Jak podkreśla Zenon Cholewa, ordynator oddziału dziecięcego, dzięki takiemu miejscu najmłodsi zapominają o chorobie:
Mało, że dziecko jest chore i cierpi, to jeszcze pobyt w szpitalu to jednak jest stres. To są kłucia, to są zabiegi. Trzeba więc ten czas dzieciom umilić, żeby chociaż na chwilę zapomniały, że są w szpitalu, a ta świetlica z pewnością im w tym pomoże.

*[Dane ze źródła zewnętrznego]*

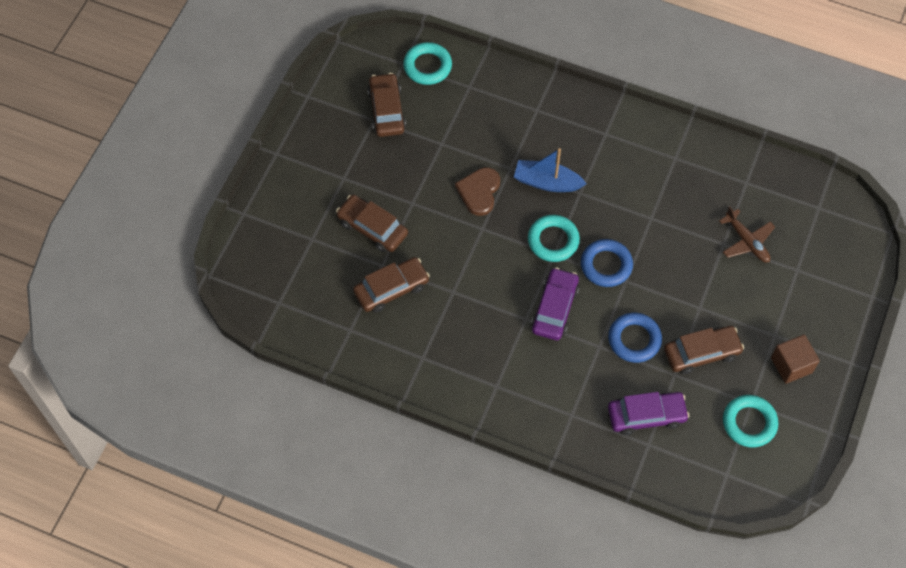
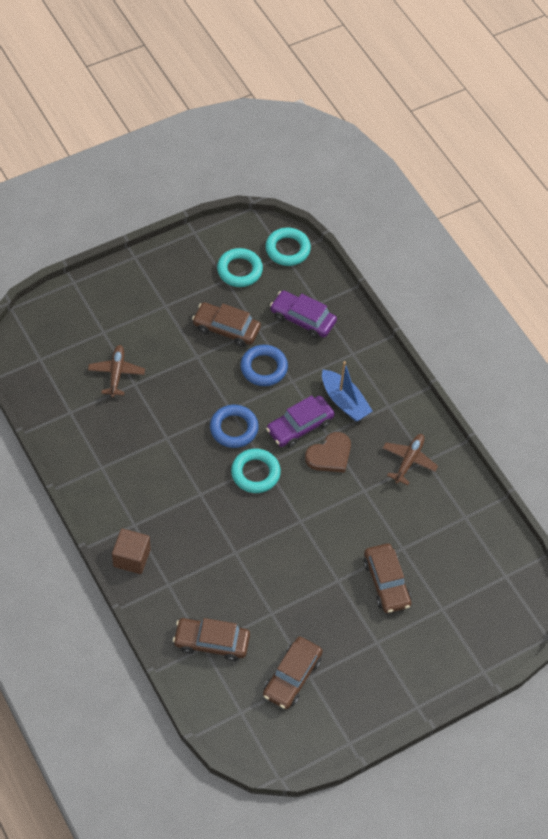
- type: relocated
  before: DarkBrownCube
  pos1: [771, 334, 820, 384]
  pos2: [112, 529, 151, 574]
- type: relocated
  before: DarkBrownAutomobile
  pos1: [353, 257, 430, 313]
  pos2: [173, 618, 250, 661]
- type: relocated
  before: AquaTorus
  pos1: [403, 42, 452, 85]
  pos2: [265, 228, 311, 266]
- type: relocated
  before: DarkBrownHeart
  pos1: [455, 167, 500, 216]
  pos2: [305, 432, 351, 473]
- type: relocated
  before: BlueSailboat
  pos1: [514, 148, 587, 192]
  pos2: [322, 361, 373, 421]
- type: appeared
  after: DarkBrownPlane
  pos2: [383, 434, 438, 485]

Pokój życzliwości spodobał się małym pacjentom. Niebawem ich rówieśnicy w innych miastach również będą mogli spędzić czas w tego typu świetlicach:
Jest to pierwszy na Śląsku pokój, a planujemy otworzyć ponad 300 takich pokoi życzliwości w całej Polsce, przynajmniej w każdym szpitalu powiatowym. Na początku wybraliśmy 40 szpitali z całej Polski, takich najbardziej potrzebujących, gdzie tych świetlic nie ma albo są w bardzo złym stanie. I to jest trzecia świetlica, która powstała. Kolejne planujemy w Jaworznie oraz w Oławie na Dolnym Śląsku.

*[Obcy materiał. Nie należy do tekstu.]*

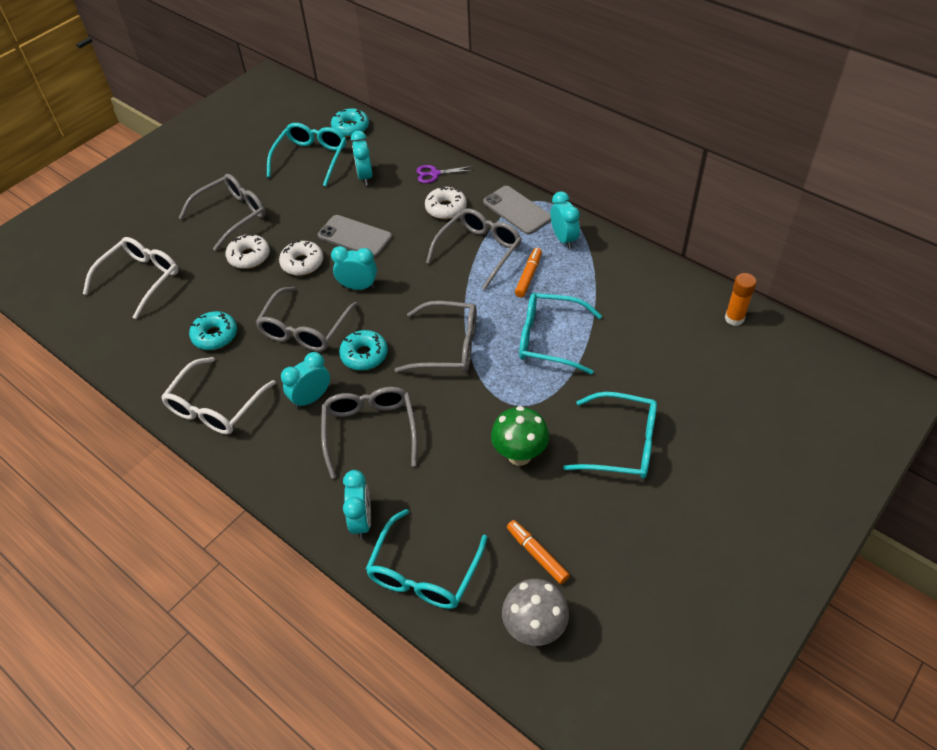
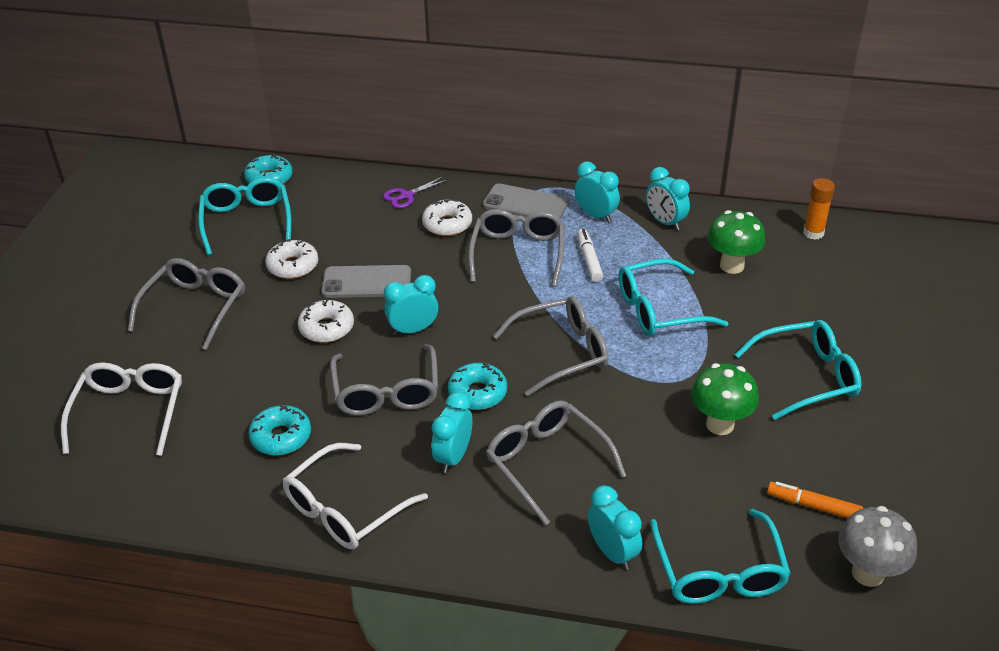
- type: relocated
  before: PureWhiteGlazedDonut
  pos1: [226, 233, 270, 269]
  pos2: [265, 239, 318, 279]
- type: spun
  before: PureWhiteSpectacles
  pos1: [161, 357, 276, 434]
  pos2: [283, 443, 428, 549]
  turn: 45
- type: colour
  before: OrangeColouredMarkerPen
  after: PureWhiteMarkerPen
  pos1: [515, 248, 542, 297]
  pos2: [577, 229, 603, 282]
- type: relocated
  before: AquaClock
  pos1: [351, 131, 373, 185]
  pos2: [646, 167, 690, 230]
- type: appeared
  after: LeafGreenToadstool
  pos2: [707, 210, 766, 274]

– mówił Tomasz Żołyniak ze stowarzyszenia Pozytywne.com wspierającego budowę pokojów życzliwości. Od początku ideę powstawania takich sal wspiera Program Rzetelna Firma. Mówi jej prezes Waldemar Sokołowski:
Ja czuję te potrzeby, jestem ojcem czwórki dzieci, wszystkie miały to nieszczęście przebywać w szpitalu i wiem, że stworzenie takiego miejsca, w którym mogłyby się na chwilę chociaż oderwać od tej codzienności, jest bardzo istotne. W związku z tym zaangażowaliśmy się w ten projekt całym sercem. Namawiamy członków Programu Rzetelna Firma, gdzie skupionych jest 45 tysięcy firm, by sponsorowały te pokoje.
Żorski szpital odwiedził Arkadiusz Żabka.